As the autumn and winter seasons approach, new data from the Oregon Health Authority (OHA) show a clear and troubling trend: when air quality worsens, Oregon’s emergency rooms (ERs) and urgent care clinics are seeing significant increases in visits for breathing problems, mental health symptoms, and other pollution-related health issues.
Poor Air Quality and Rising Health Visits
OHA’s recently updated “Air Quality & Health Outcomes” dashboard tracks near-real-time health trends including ER and urgent care visits alongside daily air quality measures. Analysis reveals the following key increases:
- During the 2020 wildfire events, the statewide increase in visits for asthma-like illnesses jumped by about 25% compared to the preceding four-week period.
- In the Portland tri-county region in 2022, respiratory issue visits were up: 44% in Washington County, 35% in Clackamas County, and 7% in Multnomah County versus the 2016-2019 average.
- Among Hispanic and Latino Oregonians during major smoke episodes: roughly a 30% increase in asthma-related visits compared to ~22% among other populations.
- On days of poor air quality, the number of visits tied to anxiety, stress, and other mental-health symptoms also rose statewide.
This data suggests that the impact of poor air quality goes beyond lungs and leaves — it reaches mental health and community well-being too.
What the Data Shows at a Glance
Here’s a table summarising some of the standout figures from the OHA dataset:
| Measure | Change Observed | Notes / Region |
|---|---|---|
| Asthma-like illness visits during 2020 wildfires | ~ +25% | Statewide increase during major air event |
| Increase in respiratory visits — Washington County (2022) | +44% | Portland tri-county area |
| Increase in respiratory visits — Clackamas County (2022) | +35% | Portland tri-county area |
| Increase in respiratory visits — Multnomah County (2022) | +7% | Same region |
| Increase among Hispanic/Latino population during smoke events | ~ +30% | Disparity vs ~22% for other populations |
| Mental-health / stress-related visits on poor air days | Data show meaningful rise | Statewide, across multiple categories |
Why This Matters
These trends are significant for several reasons:
- Ambient air-pollution events — such as wildfire smoke or inversion-layer episodes — are becoming more frequent and intense in Oregon, raising the risk of respiratory and mental-health burdens.

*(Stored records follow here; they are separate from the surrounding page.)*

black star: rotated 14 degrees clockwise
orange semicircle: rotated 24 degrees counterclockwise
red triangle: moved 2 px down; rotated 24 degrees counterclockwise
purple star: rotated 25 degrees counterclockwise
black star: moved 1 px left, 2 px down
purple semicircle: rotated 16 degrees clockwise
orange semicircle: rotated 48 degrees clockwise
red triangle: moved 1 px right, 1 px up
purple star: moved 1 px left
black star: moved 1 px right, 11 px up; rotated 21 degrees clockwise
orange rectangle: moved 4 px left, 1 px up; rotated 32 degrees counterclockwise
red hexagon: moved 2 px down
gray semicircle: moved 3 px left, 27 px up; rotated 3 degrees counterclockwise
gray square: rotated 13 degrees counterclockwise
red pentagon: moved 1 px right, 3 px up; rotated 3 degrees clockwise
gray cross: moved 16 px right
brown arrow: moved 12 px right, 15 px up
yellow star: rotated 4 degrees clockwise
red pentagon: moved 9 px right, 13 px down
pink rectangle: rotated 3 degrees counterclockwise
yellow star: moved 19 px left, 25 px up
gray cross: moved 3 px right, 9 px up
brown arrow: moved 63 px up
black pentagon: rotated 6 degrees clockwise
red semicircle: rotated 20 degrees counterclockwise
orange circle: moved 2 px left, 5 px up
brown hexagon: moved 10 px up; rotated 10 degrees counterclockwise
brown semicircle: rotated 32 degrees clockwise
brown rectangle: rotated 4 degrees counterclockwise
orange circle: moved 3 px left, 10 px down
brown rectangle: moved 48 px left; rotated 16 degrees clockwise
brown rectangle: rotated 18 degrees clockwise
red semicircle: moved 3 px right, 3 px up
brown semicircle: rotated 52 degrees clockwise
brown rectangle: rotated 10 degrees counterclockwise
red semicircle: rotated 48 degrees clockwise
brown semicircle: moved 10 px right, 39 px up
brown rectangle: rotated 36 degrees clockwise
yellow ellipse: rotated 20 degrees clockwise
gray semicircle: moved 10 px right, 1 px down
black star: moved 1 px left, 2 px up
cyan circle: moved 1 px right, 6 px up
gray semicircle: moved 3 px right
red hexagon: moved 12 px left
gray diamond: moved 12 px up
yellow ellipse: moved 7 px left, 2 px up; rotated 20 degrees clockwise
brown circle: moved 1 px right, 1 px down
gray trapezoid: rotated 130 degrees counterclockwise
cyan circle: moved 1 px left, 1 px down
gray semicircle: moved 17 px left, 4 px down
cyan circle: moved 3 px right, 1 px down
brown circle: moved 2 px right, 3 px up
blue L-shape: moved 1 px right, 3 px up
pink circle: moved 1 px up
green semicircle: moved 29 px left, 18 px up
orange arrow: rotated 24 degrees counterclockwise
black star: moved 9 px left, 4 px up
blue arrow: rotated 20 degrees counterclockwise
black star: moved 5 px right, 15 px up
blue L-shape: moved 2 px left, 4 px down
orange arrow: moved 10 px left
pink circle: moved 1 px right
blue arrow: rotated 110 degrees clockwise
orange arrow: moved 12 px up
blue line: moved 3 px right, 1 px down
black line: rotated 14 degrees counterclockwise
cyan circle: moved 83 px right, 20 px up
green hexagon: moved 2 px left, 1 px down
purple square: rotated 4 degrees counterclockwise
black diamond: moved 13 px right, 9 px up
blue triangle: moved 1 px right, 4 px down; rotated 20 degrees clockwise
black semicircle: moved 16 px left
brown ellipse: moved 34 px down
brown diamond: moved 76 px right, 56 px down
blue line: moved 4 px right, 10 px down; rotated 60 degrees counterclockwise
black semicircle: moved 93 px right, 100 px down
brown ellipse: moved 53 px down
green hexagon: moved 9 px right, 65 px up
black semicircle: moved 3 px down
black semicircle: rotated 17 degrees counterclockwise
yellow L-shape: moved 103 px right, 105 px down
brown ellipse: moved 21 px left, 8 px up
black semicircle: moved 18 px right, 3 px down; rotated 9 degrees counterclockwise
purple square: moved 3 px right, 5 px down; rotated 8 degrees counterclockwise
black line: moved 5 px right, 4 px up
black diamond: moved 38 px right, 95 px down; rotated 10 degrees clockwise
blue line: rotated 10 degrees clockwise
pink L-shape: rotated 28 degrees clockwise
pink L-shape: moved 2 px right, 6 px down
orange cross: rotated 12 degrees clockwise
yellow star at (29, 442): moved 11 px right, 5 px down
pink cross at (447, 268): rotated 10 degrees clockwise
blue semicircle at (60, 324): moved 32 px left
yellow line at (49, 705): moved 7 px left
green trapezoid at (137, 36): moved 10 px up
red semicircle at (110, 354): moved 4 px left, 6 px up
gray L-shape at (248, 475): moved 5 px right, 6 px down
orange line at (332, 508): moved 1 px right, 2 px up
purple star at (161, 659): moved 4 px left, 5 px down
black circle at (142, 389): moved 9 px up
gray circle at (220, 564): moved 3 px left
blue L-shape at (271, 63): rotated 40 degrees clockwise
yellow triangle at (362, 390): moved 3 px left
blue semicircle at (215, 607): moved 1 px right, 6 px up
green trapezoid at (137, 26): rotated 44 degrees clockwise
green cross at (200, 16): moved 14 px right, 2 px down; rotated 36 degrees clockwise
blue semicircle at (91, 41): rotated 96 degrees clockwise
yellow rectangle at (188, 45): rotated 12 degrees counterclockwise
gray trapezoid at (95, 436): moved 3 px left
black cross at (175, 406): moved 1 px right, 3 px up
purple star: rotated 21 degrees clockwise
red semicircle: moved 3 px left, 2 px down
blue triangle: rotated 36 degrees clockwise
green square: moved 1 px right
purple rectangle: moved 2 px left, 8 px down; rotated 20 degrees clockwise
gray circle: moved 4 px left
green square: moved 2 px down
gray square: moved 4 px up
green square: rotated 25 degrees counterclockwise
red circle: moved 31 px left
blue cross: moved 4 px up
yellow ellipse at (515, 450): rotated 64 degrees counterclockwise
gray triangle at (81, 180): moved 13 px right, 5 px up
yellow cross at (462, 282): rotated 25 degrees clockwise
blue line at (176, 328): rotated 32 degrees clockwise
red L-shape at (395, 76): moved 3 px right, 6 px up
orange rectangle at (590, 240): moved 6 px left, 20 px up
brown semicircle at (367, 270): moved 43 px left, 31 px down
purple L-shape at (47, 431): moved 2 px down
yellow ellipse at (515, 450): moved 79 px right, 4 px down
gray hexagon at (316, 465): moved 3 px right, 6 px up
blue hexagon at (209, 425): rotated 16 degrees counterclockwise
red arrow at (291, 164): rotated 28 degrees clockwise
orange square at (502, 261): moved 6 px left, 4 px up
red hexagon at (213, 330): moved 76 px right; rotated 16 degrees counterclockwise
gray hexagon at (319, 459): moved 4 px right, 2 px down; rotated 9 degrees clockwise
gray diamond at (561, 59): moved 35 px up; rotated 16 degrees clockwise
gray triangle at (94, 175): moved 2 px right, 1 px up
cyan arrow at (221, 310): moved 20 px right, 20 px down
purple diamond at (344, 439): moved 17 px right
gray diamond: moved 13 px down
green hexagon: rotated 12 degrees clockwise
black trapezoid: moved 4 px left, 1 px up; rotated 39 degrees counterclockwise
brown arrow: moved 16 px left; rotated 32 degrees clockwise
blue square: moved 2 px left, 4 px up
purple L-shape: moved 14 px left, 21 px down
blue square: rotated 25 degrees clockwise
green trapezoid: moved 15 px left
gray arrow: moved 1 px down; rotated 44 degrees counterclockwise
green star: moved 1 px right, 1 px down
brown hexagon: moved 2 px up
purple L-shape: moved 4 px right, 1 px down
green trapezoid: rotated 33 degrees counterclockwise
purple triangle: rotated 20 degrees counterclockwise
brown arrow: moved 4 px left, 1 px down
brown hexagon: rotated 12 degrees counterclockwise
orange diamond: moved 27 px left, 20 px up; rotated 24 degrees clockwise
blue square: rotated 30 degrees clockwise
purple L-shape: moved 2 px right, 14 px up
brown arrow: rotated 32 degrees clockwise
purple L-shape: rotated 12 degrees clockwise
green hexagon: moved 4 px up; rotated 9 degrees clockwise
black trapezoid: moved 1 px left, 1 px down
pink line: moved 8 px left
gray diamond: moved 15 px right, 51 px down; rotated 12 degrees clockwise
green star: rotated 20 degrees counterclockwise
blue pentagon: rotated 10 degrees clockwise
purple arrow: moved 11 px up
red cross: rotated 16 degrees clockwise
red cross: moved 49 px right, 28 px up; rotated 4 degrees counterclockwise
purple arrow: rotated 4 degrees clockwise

- Hospitals and clinics may face surges in patient volume on days with degraded air quality, making preparedness essential.
- Disparities in the impact (e.g., higher increases in Hispanic/Latino communities) underscore equity concerns — some populations bear a heavier health burden.
- The link between environmental conditions and mental-health outcomes is often overlooked, yet the data show clear associations.
Given that the dashboard data are updated weekly and cover both air-quality indicators (like daily maximum PM2.5 levels) and health outcomes (ER and urgent care visits), public-health officials now have more timely insight to respond.
What Public Health Officials Are Doing
OHA and local health departments are using the data to:
- Forecast resource surges ahead of known air-pollution or wildfire-smoke events.
- Issue targeted public-health alerts to communities most at risk (including those with pre-existing conditions or located in smoke-prone regions).
- Integrate air-quality monitoring with climate-resilience planning, so that hospitals, clinics and local agencies can align readiness with environmental threats.
- Expand the monitoring system to include new health-measures (e.g., hospitalisations) and additional pollutant analyses.
What Residents Should Know
If you live in Oregon — especially in areas prone to wildfires or air-quality lapses — it’s wise to:
- Monitor air-quality alerts and stay indoors on days rated “unhealthy” or worse.
- Be aware of existing lung conditions (such as asthma, COPD) and mental-health triggers (stress, anxiety) that may respond to poor air quality.
- Ensure that your urgent-care or ER access is understood, and consider contacting your provider when symptoms spike.
- Pay attention to local health-department guidance — many issue warnings and specific tips when air quality deteriorates.
The new health-data dashboard from Oregon’s health agencies provides compelling evidence: as air quality worsens, more Oregonians are heading into emergency rooms and urgent care clinics — not only for respiratory issues but also for mental-health related symptoms.
With notable surges in specific counties and among certain populations, the implications are wide-ranging. It’s a stark reminder that environmental health and public health are deeply intertwined.
Preparedness, equity-focused outreach and individual awareness will all play a role in managing the next poor-air-quality event.